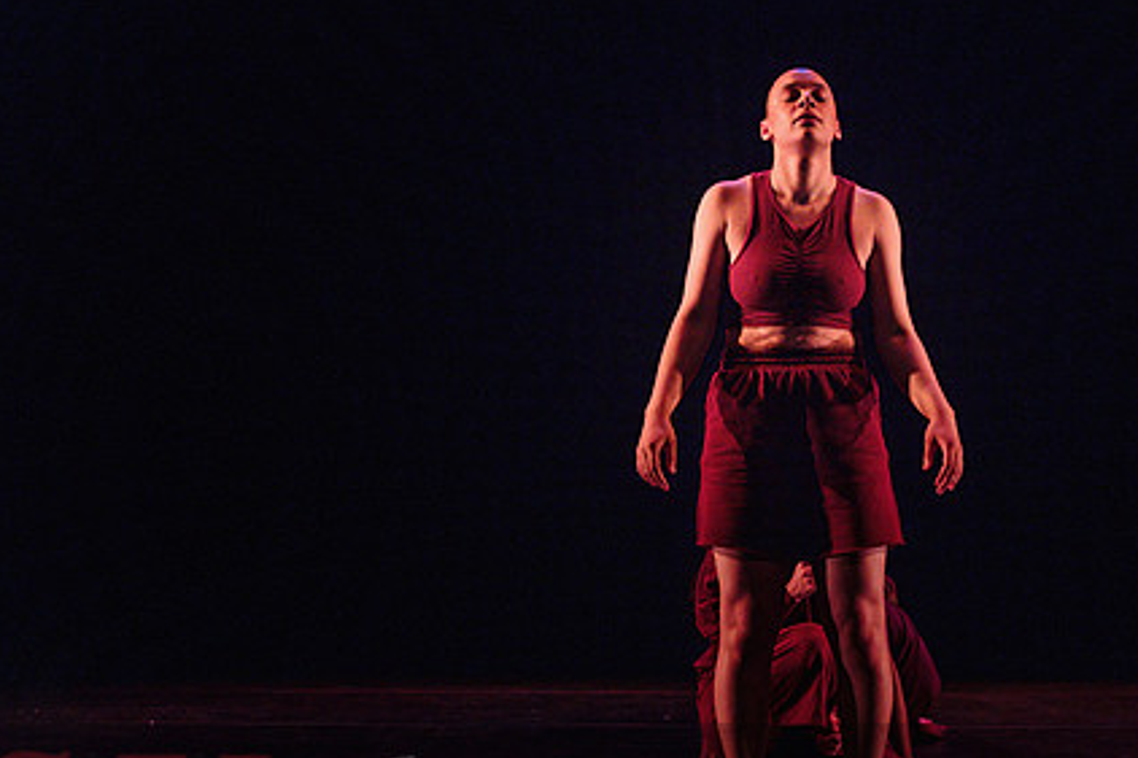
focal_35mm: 44
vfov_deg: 30.4
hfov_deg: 43.9
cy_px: 445
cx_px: 752
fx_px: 1390
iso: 2000
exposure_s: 1/200
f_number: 2.8
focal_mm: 32
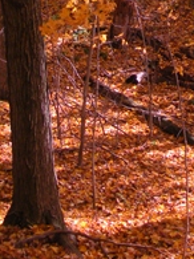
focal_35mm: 111
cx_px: 197
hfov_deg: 13.1
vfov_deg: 16.9
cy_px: -62
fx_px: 830
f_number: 3.5
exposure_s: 1/120
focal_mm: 6.3
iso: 104
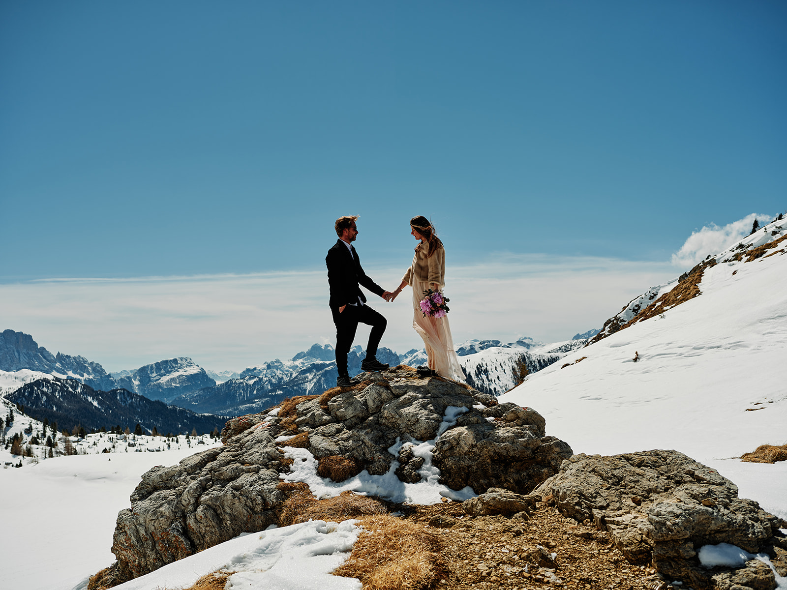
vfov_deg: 36.0
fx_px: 909
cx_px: 394
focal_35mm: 40
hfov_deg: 46.8
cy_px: 295
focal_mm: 50
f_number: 6.4
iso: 100
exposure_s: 1/1100
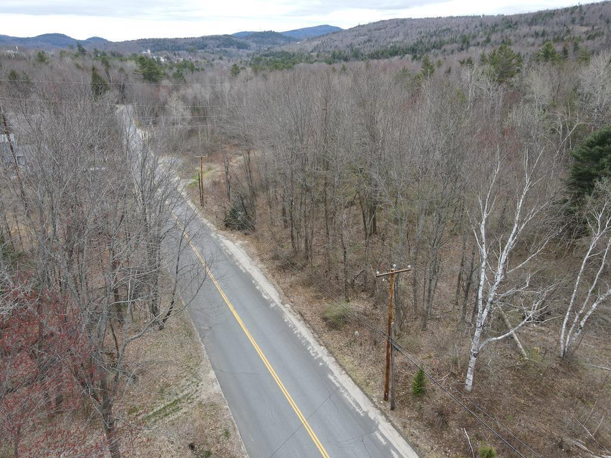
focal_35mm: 24
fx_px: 424
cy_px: 229
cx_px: 306
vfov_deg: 56.8
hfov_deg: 71.6
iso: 100
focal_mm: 4.5
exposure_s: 1/200
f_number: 2.8
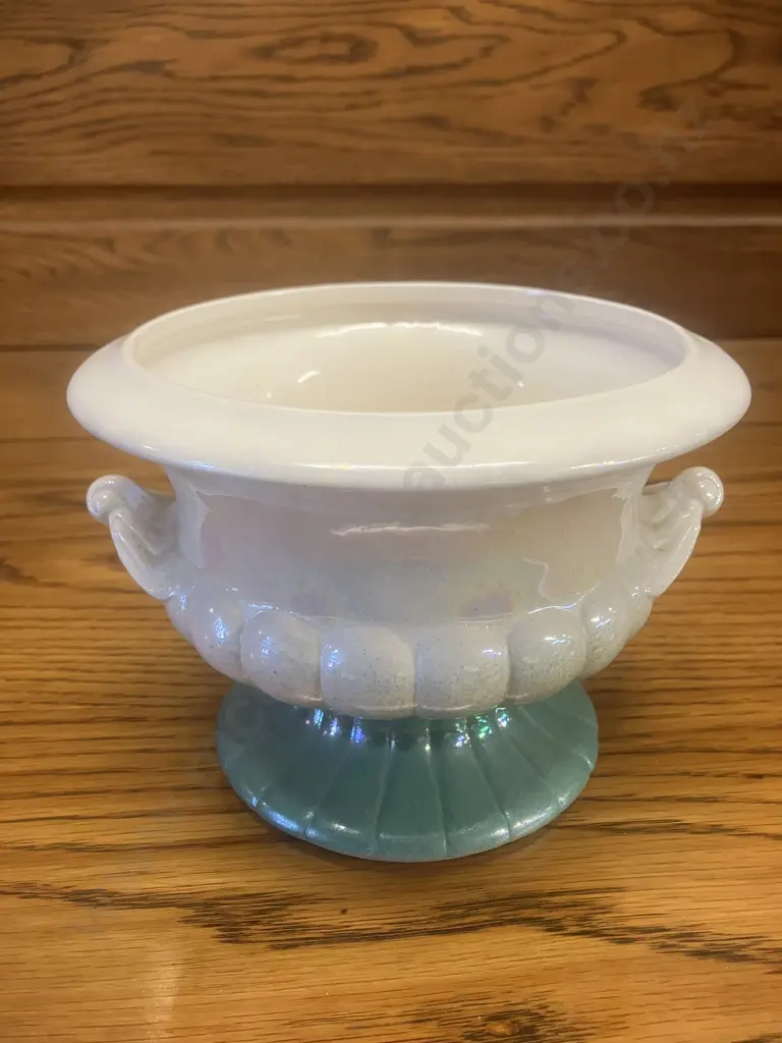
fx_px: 843
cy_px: 522
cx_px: 391
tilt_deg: -22.3
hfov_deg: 49.7
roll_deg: +0.3
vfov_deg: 63.4
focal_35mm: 28
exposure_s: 1/50
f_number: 1.8
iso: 125
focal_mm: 3.99
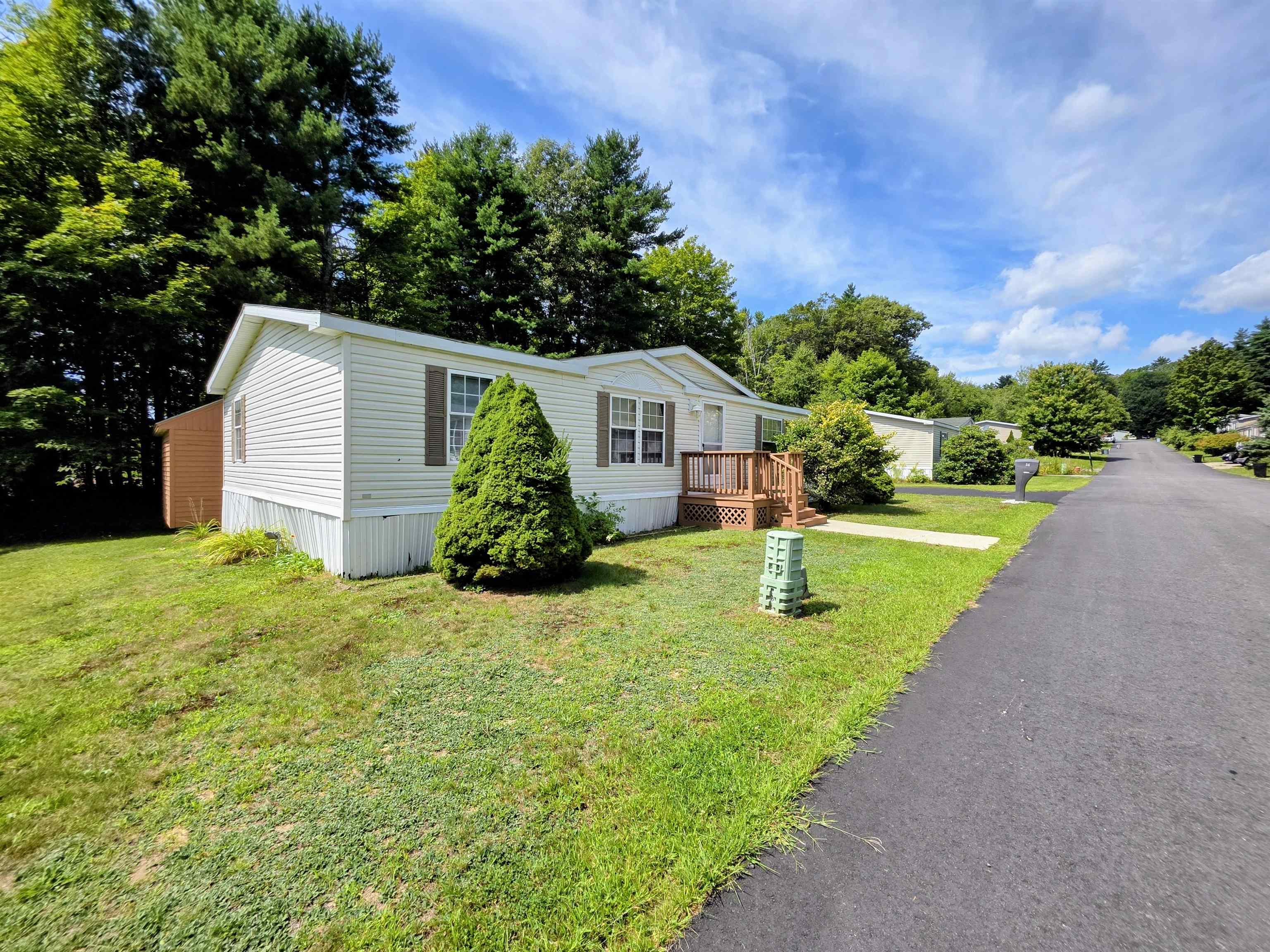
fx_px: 477
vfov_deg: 89.9
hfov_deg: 106.2
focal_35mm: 13
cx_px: 635
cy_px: 476
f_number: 1.9
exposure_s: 1/1819
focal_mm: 2.2
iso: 40
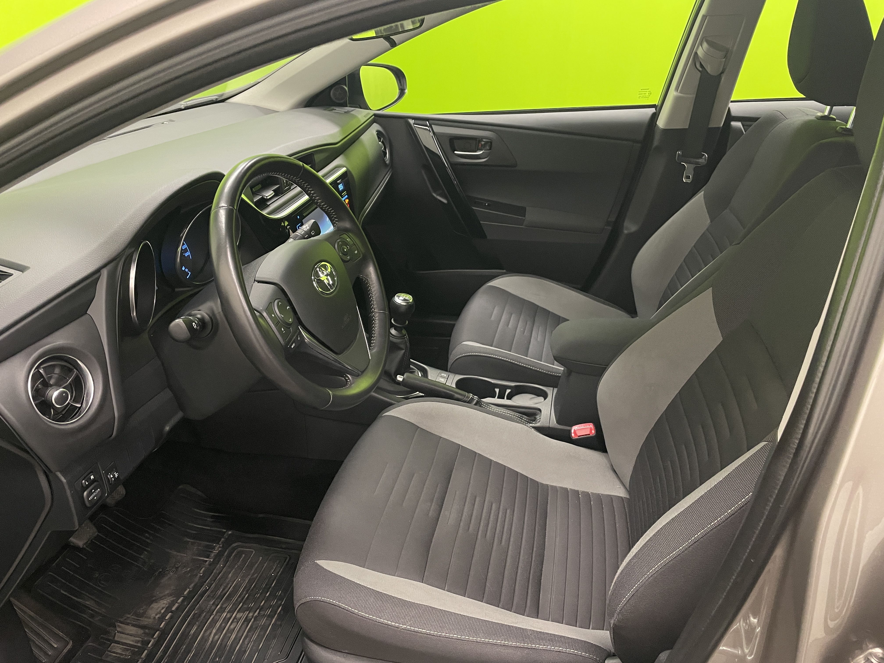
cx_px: 442
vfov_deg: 53.1
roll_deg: +0.1
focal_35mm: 26
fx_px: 664
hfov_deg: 67.3
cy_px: 332
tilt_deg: -27.3
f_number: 1.6
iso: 160
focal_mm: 4.2
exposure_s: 1/50
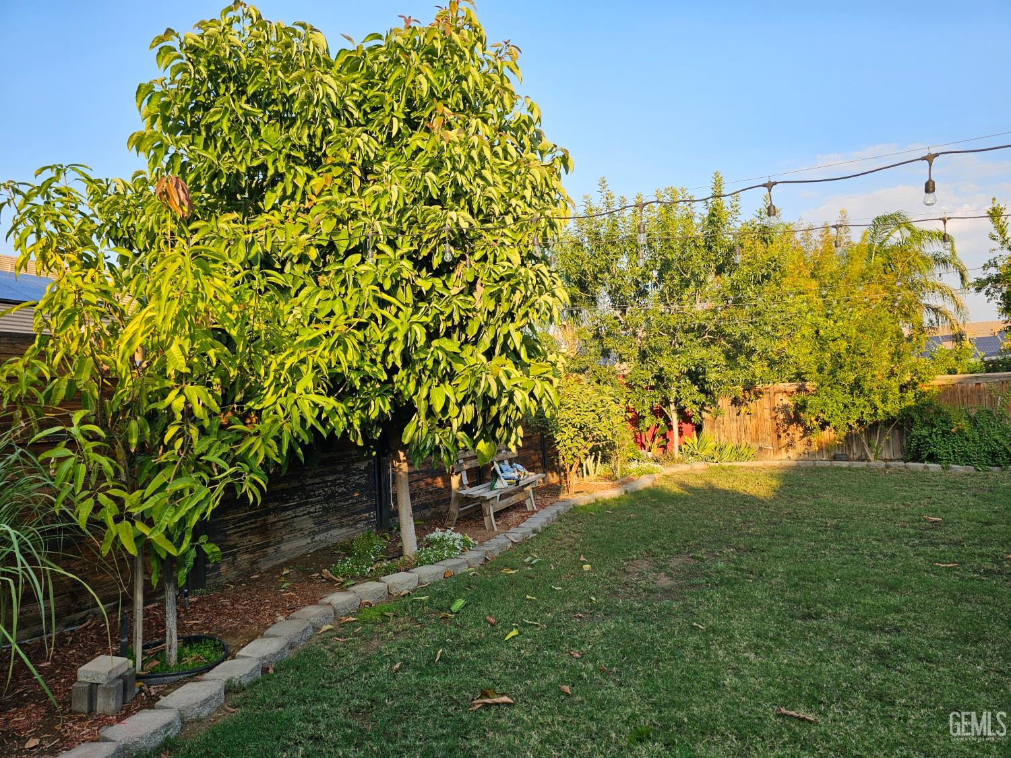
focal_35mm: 23
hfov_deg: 73.9
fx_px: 672
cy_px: 379
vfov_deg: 58.9
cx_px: 506
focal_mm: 6.3
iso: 10
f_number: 1.7
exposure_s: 1/194
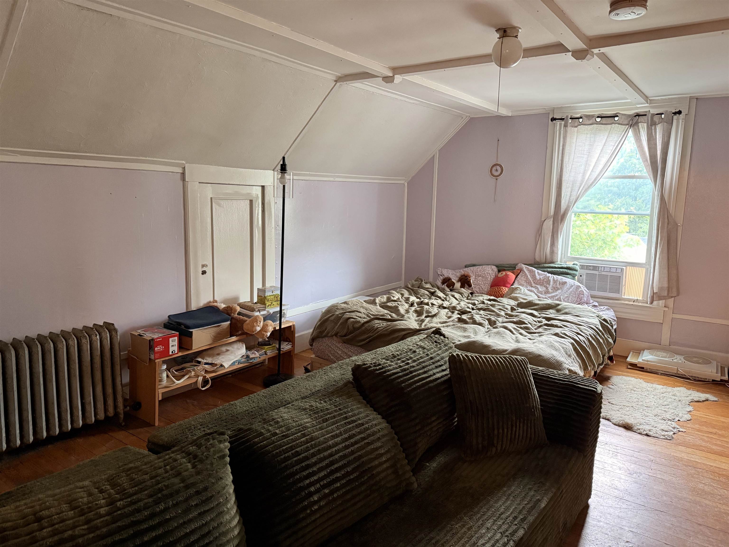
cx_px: 364
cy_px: 274
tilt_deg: -7.4
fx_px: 505
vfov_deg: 56.8
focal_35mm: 24
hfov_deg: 71.6
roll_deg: -1.4
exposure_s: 1/40
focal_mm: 6.76
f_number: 1.78
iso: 640
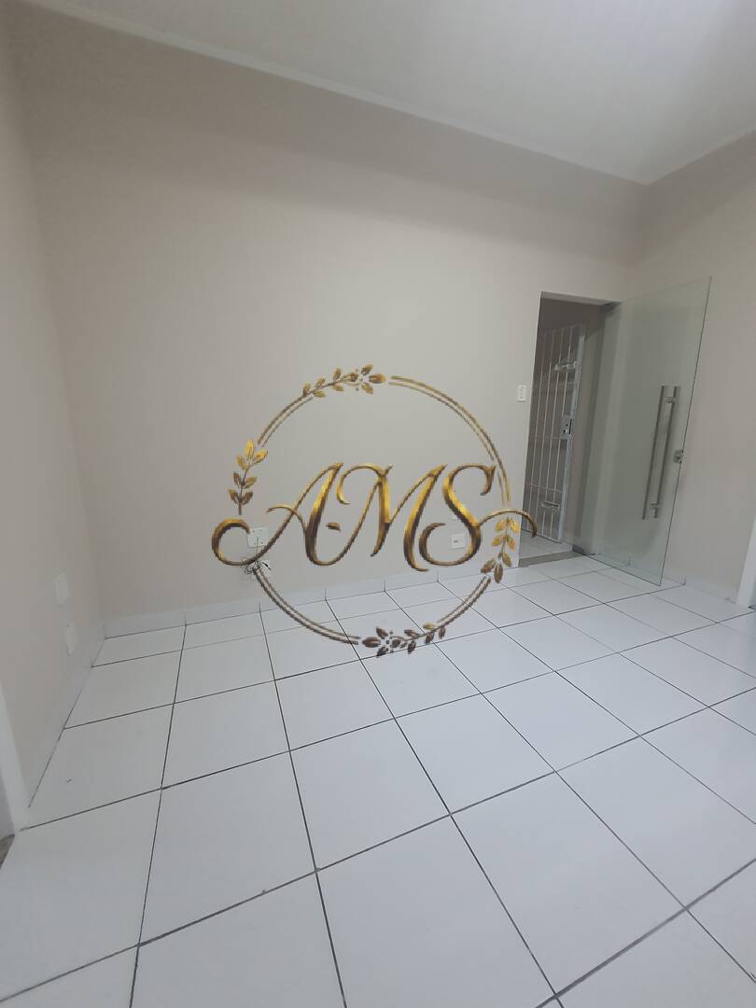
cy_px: 504
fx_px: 379
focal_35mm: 13
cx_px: 378
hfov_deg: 89.9
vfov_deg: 106.2
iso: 400
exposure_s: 1/60
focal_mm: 1.74
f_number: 2.2
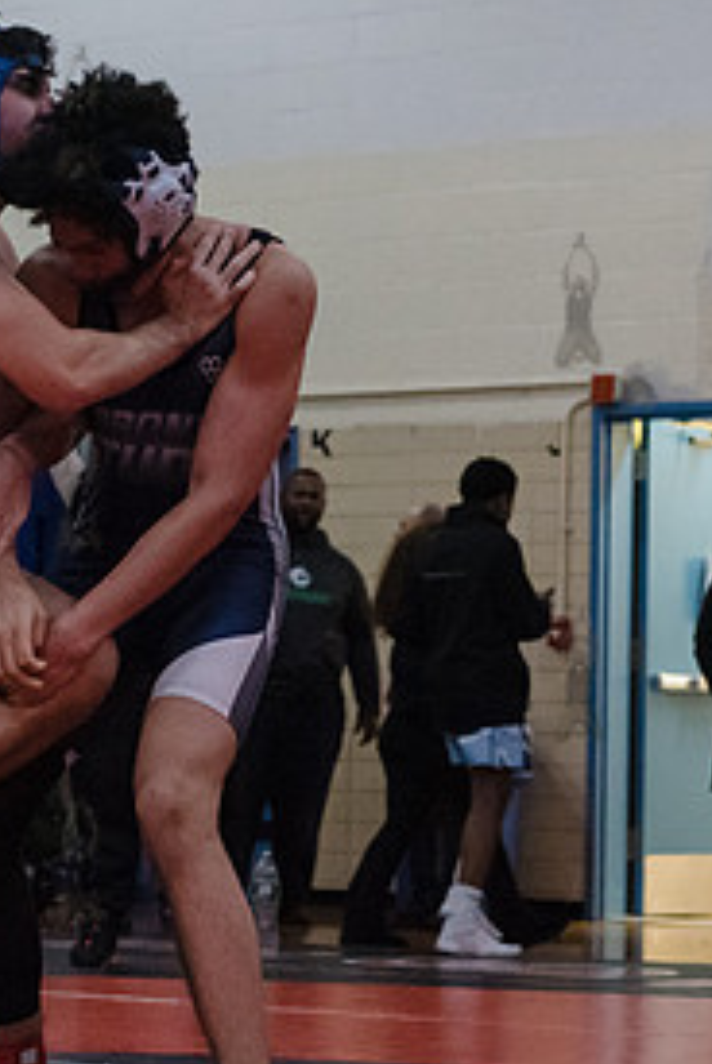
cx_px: 113
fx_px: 3935
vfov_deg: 15.4
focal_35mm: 133
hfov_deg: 10.3
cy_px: 453
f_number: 3.2
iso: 8000
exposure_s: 1/400
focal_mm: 58
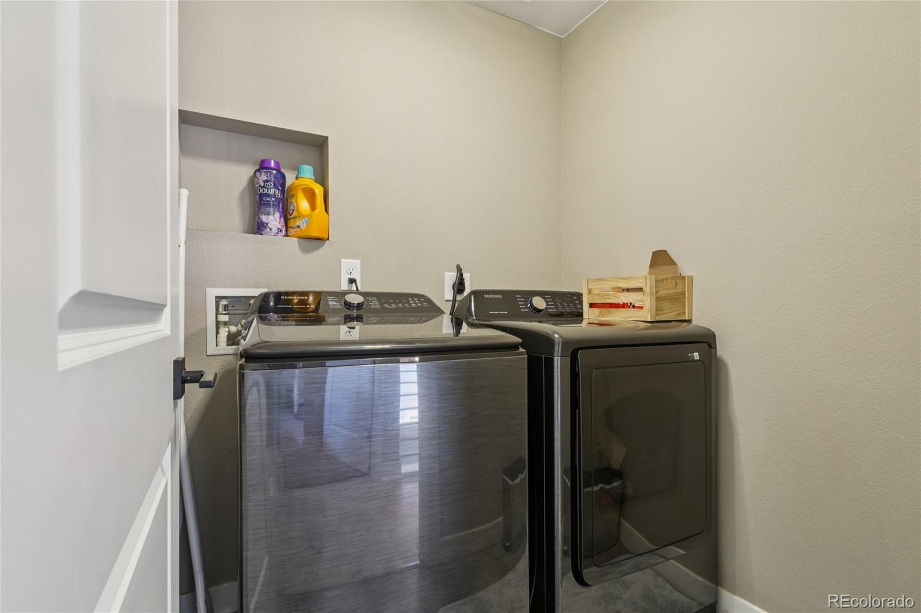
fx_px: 422
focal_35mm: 16
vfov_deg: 72.0
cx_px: 460
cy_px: 306
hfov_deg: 95.0
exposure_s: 1/3.33
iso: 400
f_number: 8
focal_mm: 11
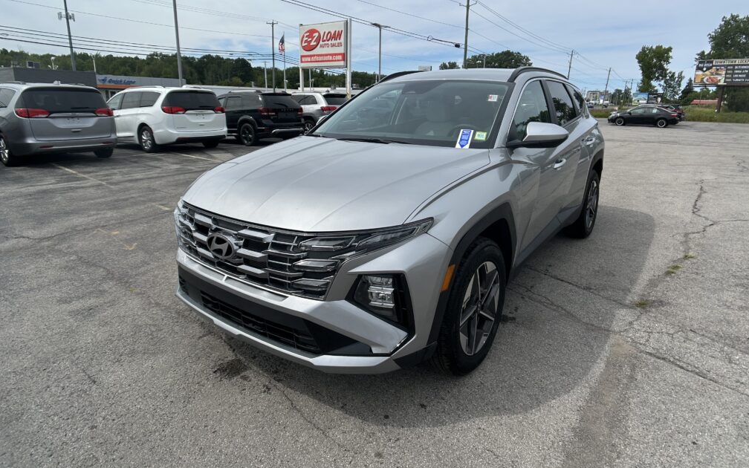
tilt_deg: -12.6
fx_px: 572
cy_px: 190
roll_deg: -1.8
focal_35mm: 28
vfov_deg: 44.3
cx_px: 380
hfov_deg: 66.5
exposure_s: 1/5319
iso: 50
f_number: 1.5
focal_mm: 5.7
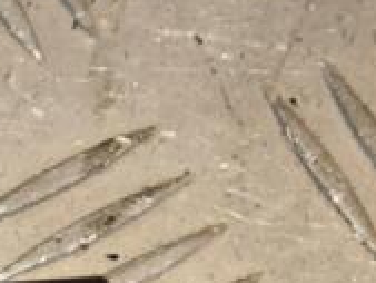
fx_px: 5834
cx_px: -151
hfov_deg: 3.7
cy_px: 386
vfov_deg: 2.8
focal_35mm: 537
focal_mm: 105
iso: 800
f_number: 8
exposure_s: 1/200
::::
◆ **What this task involves**
When you return the records, keep every word unchanged and drop the pictures.

◆ **Written answer**
focal_35mm: 44
vfov_deg: 30.4
hfov_deg: 43.9
cy_px: 445
cx_px: 752
fx_px: 1390
iso: 2000
exposure_s: 1/200
f_number: 2.8
focal_mm: 32
focal_35mm: 111
cx_px: 197
hfov_deg: 13.1
vfov_deg: 16.9
cy_px: -62
fx_px: 830
f_number: 3.5
exposure_s: 1/120
focal_mm: 6.3
iso: 104
vfov_deg: 36.0
fx_px: 909
cx_px: 394
focal_35mm: 40
hfov_deg: 46.8
cy_px: 295
focal_mm: 50
f_number: 6.4
iso: 100
exposure_s: 1/1100
focal_35mm: 24
fx_px: 424
cy_px: 229
cx_px: 306
vfov_deg: 56.8
hfov_deg: 71.6
iso: 100
focal_mm: 4.5
exposure_s: 1/200
f_number: 2.8
fx_px: 843
cy_px: 522
cx_px: 391
tilt_deg: -22.3
hfov_deg: 49.7
roll_deg: +0.3
vfov_deg: 63.4
focal_35mm: 28
exposure_s: 1/50
f_number: 1.8
iso: 125
focal_mm: 3.99
fx_px: 477
vfov_deg: 89.9
hfov_deg: 106.2
focal_35mm: 13
cx_px: 635
cy_px: 476
f_number: 1.9
exposure_s: 1/1819
focal_mm: 2.2
iso: 40
cx_px: 442
vfov_deg: 53.1
roll_deg: +0.1
focal_35mm: 26
fx_px: 664
hfov_deg: 67.3
cy_px: 332
tilt_deg: -27.3
f_number: 1.6
iso: 160
focal_mm: 4.2
exposure_s: 1/50
focal_35mm: 23
hfov_deg: 73.9
fx_px: 672
cy_px: 379
vfov_deg: 58.9
cx_px: 506
focal_mm: 6.3
iso: 10
f_number: 1.7
exposure_s: 1/194
cx_px: 364
cy_px: 274
tilt_deg: -7.4
fx_px: 505
vfov_deg: 56.8
focal_35mm: 24
hfov_deg: 71.6
roll_deg: -1.4
exposure_s: 1/40
focal_mm: 6.76
f_number: 1.78
iso: 640
cy_px: 504
fx_px: 379
focal_35mm: 13
cx_px: 378
hfov_deg: 89.9
vfov_deg: 106.2
iso: 400
exposure_s: 1/60
focal_mm: 1.74
f_number: 2.2
cx_px: 113
fx_px: 3935
vfov_deg: 15.4
focal_35mm: 133
hfov_deg: 10.3
cy_px: 453
f_number: 3.2
iso: 8000
exposure_s: 1/400
focal_mm: 58
fx_px: 422
focal_35mm: 16
vfov_deg: 72.0
cx_px: 460
cy_px: 306
hfov_deg: 95.0
exposure_s: 1/3.33
iso: 400
f_number: 8
focal_mm: 11
tilt_deg: -12.6
fx_px: 572
cy_px: 190
roll_deg: -1.8
focal_35mm: 28
vfov_deg: 44.3
cx_px: 380
hfov_deg: 66.5
exposure_s: 1/5319
iso: 50
f_number: 1.5
focal_mm: 5.7
fx_px: 5834
cx_px: -151
hfov_deg: 3.7
cy_px: 386
vfov_deg: 2.8
focal_35mm: 537
focal_mm: 105
iso: 800
f_number: 8
exposure_s: 1/200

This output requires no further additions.